The internet has become so much a part of the lives of most of the people that it is easy to imagine that it will always remain the free and open medium it is now. We’d like to believe it will remain a place where we can always access any lawful content we want, and where the folks delivering that content can’t play favorites because they disagree with the message being delivered or want to charge more money for faster delivery.
I . Net neutrality is the principle that internet service providers ISPs treat all content equally and not give preference to some digital content providers. That means the consumer can load every website, app, video, etc., equally, regardless of where the content is hosted. For example, an ISP may not charge more for sites that stream movies or promote a specific agenda. This is also referred to as the open internet.
II . Network neutrality means applying well-established “common carrier” rules to the internet in order to preserve its freedom and openness. Common carriage prohibits the owner of a network that holds itself out to all-comers from discriminating against information by halting, slowing, or otherwise tampering with the transfer of any data (except for legitimate network management purposes such as easing congestion or blocking spam).
NOT ONLY A CONSUMER ISSUE
Network neutrality is a consumer issue, but it is also one of the foremost free speech issues of our time. In this day and age, it is pretty much impossible to get through life without using the internet — which is why it’s essential that our free speech rights are protected both on- and offline. After all, freedom of expression isn’t worth much if the forums where people actually make use of it are not themselves free.
WHY TELECOMS WANT TO INTERFERE WITH INTERNET DATA ?
Profit and other corporate interests, or a dislike for certain political viewpoints, or those that it deems “controversial.” Companies might want to interfere with speech that makes them look bad, block applications that compete with their own, degrade or block access to union sites during a labor conflict, or increase their profit by forcing developers to pay more to avoid having their data blocked or slowed down.

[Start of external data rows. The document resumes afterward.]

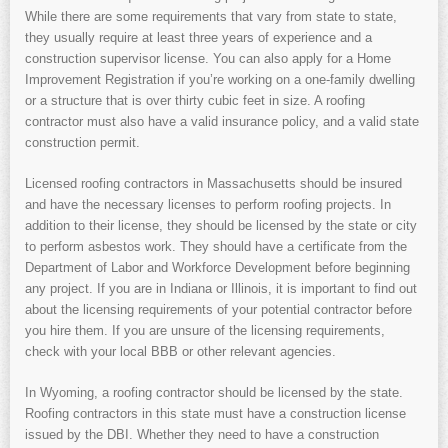
While there are some requirements that vary from state to state,
they usually require at least three years of experience and a
construction supervisor license. You can also apply for a Home
Improvement Registration if you’re working on a one-family dwelling
or a structure that is over thirty cubic feet in size. A roofing
contractor must also have a valid insurance policy, and a valid state
construction permit.
Licensed roofing contractors in Massachusetts should be insured
and have the necessary licenses to perform roofing projects. In
addition to their license, they should be licensed by the state or city
to perform asbestos work. They should have a certificate from the
Department of Labor and Workforce Development before beginning
any project. If you are in Indiana or Illinois, it is important to find out
about the licensing requirements of your potential contractor before
you hire them. If you are unsure of the licensing requirements,
check with your local BBB or other relevant agencies.
In Wyoming, a roofing contractor should be licensed by the state.
Roofing contractors in this state must have a construction license
issued by the DBI. Whether they need to have a construction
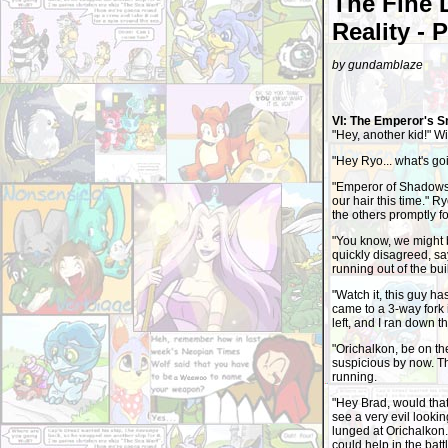
The Fine 
Reality - 
by gundamblaze
VI: The Emperor's S
"Hey, another kid!" Wil
"Hey Ryo... what's g
"Emperor of Shadows 
our hair this time." R
the others promptly f
"You know, we might be
quickly disagreed, say
running out of the bui
"Watch it, this guy ha
came to a 3-way fork 
left, and I ran down th
"Orichalkon, be on th
suspicious by now. Th
running.
"Hey Brad, would that
see a very evil look
lunged at Orichalkon. 
could help in the bat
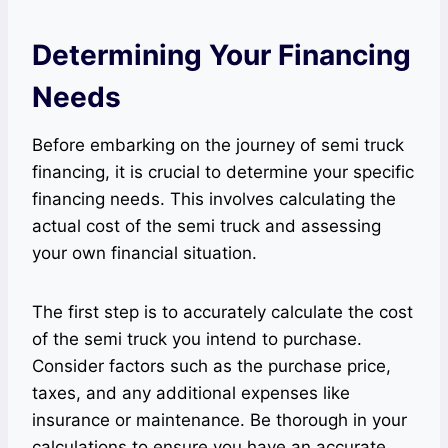
Determining Your Financing
Needs
Before embarking on the journey of semi truck
financing, it is crucial to determine your specific
financing needs. This involves calculating the
actual cost of the semi truck and assessing
your own financial situation.
The first step is to accurately calculate the cost
of the semi truck you intend to purchase.
Consider factors such as the purchase price,
taxes, and any additional expenses like
insurance or maintenance. Be thorough in your
calculations to ensure you have an accurate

New technologies now allow telecom companies to scrutinize every piece of information we send or receive online — websites, email, videos, internet phone calls, or data generated by games or social networks. And they can program the computers that route that information to interfere with the data flow by slowing down or blocking traffic and communicators that they don’t like, and speeding up traffic they do like or that pays them extra for the privilege.Imagine if the phone company could mess with your calls — through bad connections or frequent dropped calls — when you tried to order pizza from Domino’s, because Pizza Hut is paying them.
THE OTHER VIEW
However those who want that net neutrality should end have their own view. According to them:-
Market forces already protected consumers, because if an ISP started deliberately slowing down people’s favorite websites and streaming services, or putting an end to free speech, consumers would simply switch to a different ISP.No internet service provider wants to be known for having “slow service” or being “anti-free-speech,” so there’s nothing for consumers to worry about.
A content provider – especially companies like Netflix and YouTube – may wish to pay a little bit extra to a network company to guarantee better quality for its customers. Further, because YouTube, Netflix and other internet video streaming businesses consume lots of data compared to almost all others going online, it might make sense for Verizon and other ISPs to ask such businesses to pay a little more for their services.In the same way, the government requires drivers of 18-wheeler trucks to pay more in tolls on congested roads than people driving cars.